Subject: Re: Name for the set of characters legal in identifiers
From: Erik Naggum <erik@naggum.no>
Date: 14 Jan 2004 05:39:34 +0000
Newsgroups: comp.lang.lisp
Message-ID: <3283047574505462KL2065E@naggum.no>

* Russell Wallace
| A trivial little question, but one that's been bugging me: Is there
| a name for that set of characters legal in Lisp identifiers?  For
| most languages this would be "alphanumeric" (perhaps with a footnote
| that _ is regarded as a letter in this context), but Lisp includes
| characters like + and - that most languages regard as punctuation.

  The type STANDARD-CHAR covers the set of characters from which all
  symbols in the standard packages are made.  This simple fact may
  give rise to the invalid assumption that there must be a particular
  character set from which all symbols must be made.

  However, the functions INTERN and MAKE-SYMBOL take a STRING as the
  name of the symbol to be created, and there is no restriction on
  this /string/ to be of type BASE-STRING.  Likewise, the value of
  SYMBOL-NAME is only specified to be of type STRING, with no mention
  of the common observation that it may be a SIMPLE-STRING regardless
  of whether the corresponding argument to INTERN or MAKE-SYMBOL was.

  Since the symbols are normally created by the Common Lisp reader,
  your question is therefore really which characters the reader is
  able to build into a string that it will pass to INTERN.  There is
  no upper bound on this character set in the standard, but an actual
  implementation will necessarily place restrictions on this set.  In
  the worst case, the Common Lisp reader does not understand which
  character is has just read the encoding of, and may produce symbols
  with garbage bytes that nevertheless reproduce the character in your
  editor or other character display equipment.

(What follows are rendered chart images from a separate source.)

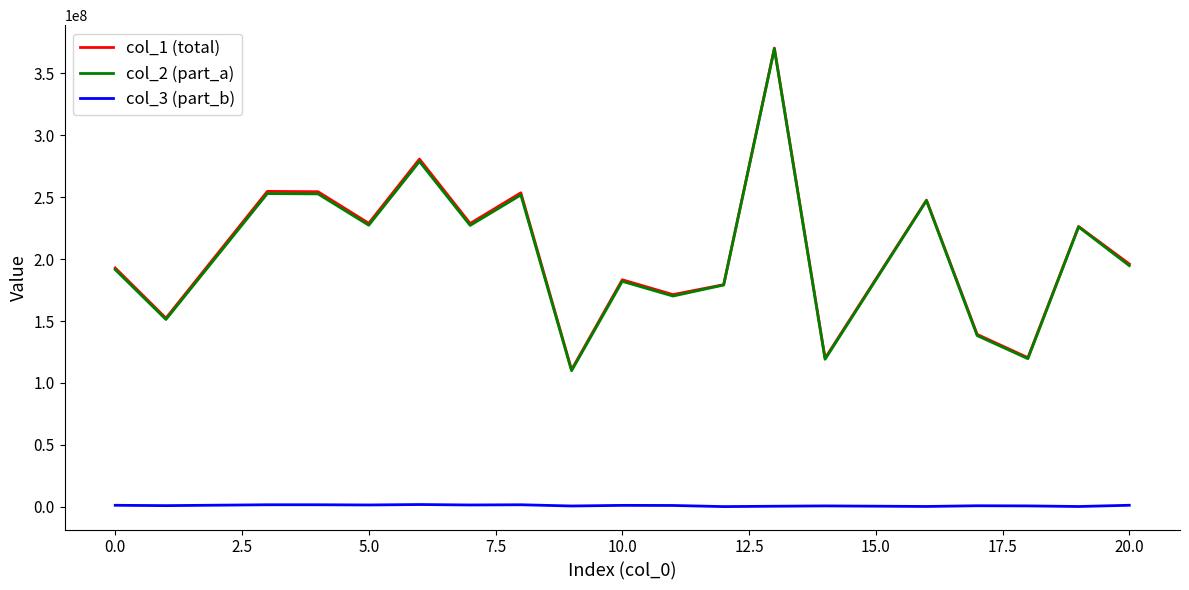

Which series has the widest spread of values?

col_2 (part_a)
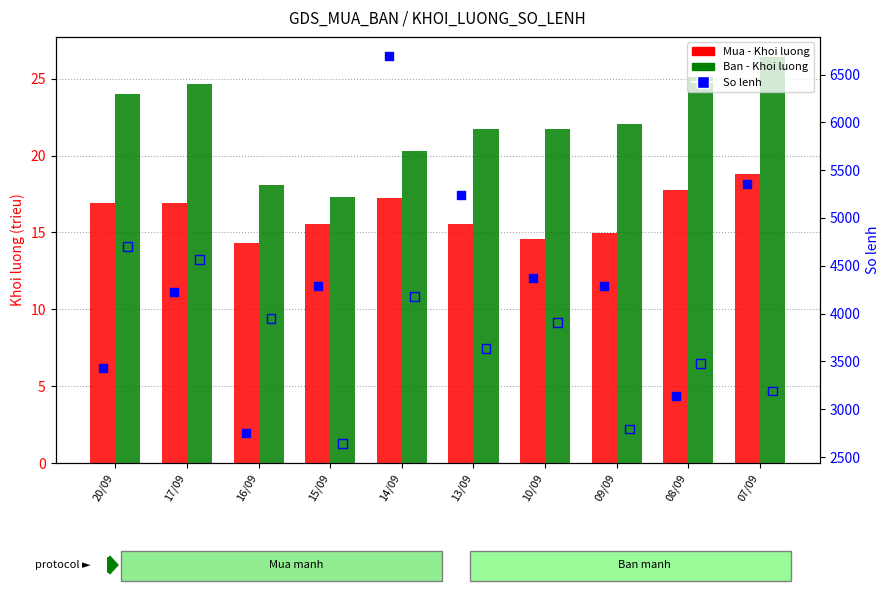

Which series reaches the minimum Y coordinate?

Mua - Khoi luong (tr.)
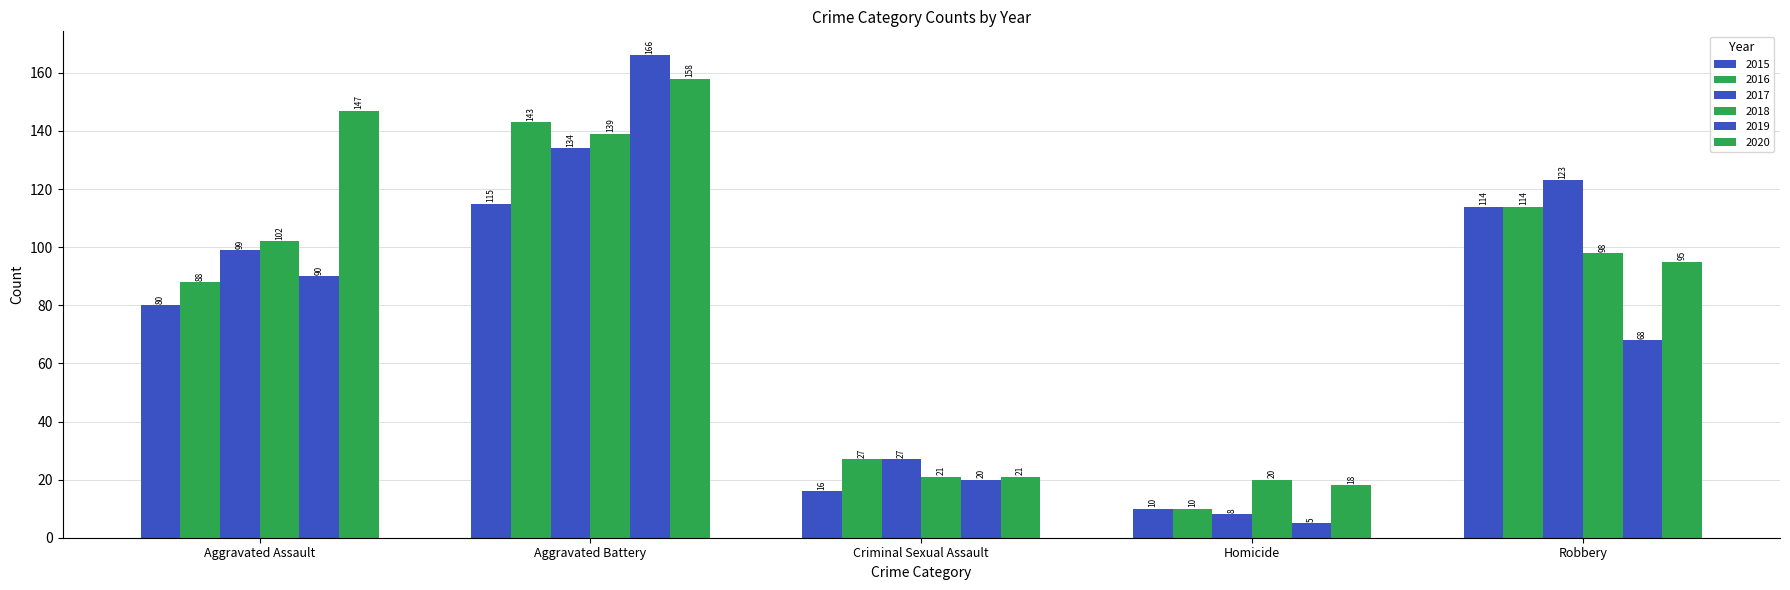

What is the label of the 4th bar from the right?

Aggravated Battery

  Pessimistically, therefore, your question is whether you will find
  any mention in the standard of any invalid characters in symbols,
  but you find quite the opposite: After a single-escape character,
  normally \, any following character will be a constituent character
  in the symbol name being read, and between the multiple-escape
  characters, normally |, all characters will be constituent.  The
  best you can hope for is thus that whatever reads the byte stream
  that is your source file will reject unacceptable encodings.  As
  long as you use an encoded character set that includes the standard
  characters, there is no restriction on what you can do, and if you
  use an encoding that does not confuse standard characters and one of
  your other characters even in the least capable decoders, you will
  find that there is not even any useful restriction on the /length/
  of Common Lisp symbol names.

  Optimistically, however, the answer to your question is that the set
  of characters that are legal in identifiers is the standard-class
  CHARACTER, but you may not be able to produce all of them in any
  given source file.

  I am particularly fond of using the non-breaking space in symbol
  names, just as I use it in filenames under operating systems that
  believe that ordinary spaces are separators regardless of how much
  effort one puts into convincing its various programs otherwise.  I
  know people who think there ought to be laws against this practice,
  but sadly, the Common Lisp standard does not come to their aid.

-- 
Erik Naggum | Oslo, Norway                      Yes, I survived 2003.

Act from reason, and failure makes you rethink and study harder.
Act from faith, and failure makes you blame someone and push harder.